How Much Can a Landlord Increase Rent?
There’s no federal limit on how much a landlord can raise rent, and most states don’t set one either. In areas without rent control, landlords can increase rent as much as they want once the lease ends.
Even so, large increases can come with risks. They might lead to tenant turnover or disputes, especially if the new rate is out of step with the market. Tenants may also push back if you haven’t kept up with basic responsibilities like handling repairs or routine maintenance.
To help prevent those issues, some states and cities have rent control or stabilization rules to limit how much rent can go up. Many landlords take a more measured approach:
- 1–2% annual increases to keep up with inflation.
- 3–5% if local market rates are rising or there are tenant-related concerns.
For context, the Consumer Price Index, which tracks rent trends, reported a 3.8% increase in June 2025, down from 5.1% in June 2024.

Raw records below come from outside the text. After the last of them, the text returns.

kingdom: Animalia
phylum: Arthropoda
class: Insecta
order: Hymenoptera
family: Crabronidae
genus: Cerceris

How to Write a Rent Increase Notice Letter
If you’re planning to raise the rent, you’ll need to send a rent increase notice first. It should clearly explain what’s changing, when it takes effect, and follow any local notice rules. Here’s how to do it right.
1. Use a Template
Use Legal Templates’ free rent increase notice, available in Word and PDF. It covers lease details, rent changes, dates, and party names. Fill it out, customize as needed, and stay compliant.
2. List Lease Details
Start by saying when the lease began and if it’s a month-to-month or fixed-term. This helps explain why the timing of the increase makes sense.
3. Show the Current Rent
Mention how much the tenant is currently paying. This gives a clear starting point before you introduce the new amount.
4. Add the New Rent and Start Date
Include the updated rent and the exact date it will take effect. Make sure the notice period follows local rules and any applicable state laws, which are often 30 to 60 days.
5. Name Both Parties
Add your full name along with the tenant’s. This keeps everything clear and official.
6. Add the Date
Write the date you’re sending the letter so there’s a clear record of when notice was given.
7. Explain Next Steps
Let the tenant know what to do after reading the rent increase notice. If you need them to respond or sign something, make that clear. They may need to agree to a new lease with the increased rental amount.
8. Note the Delivery Method
Say how you delivered the notice, by mail, email, or in person, and keep a copy in case you need it later.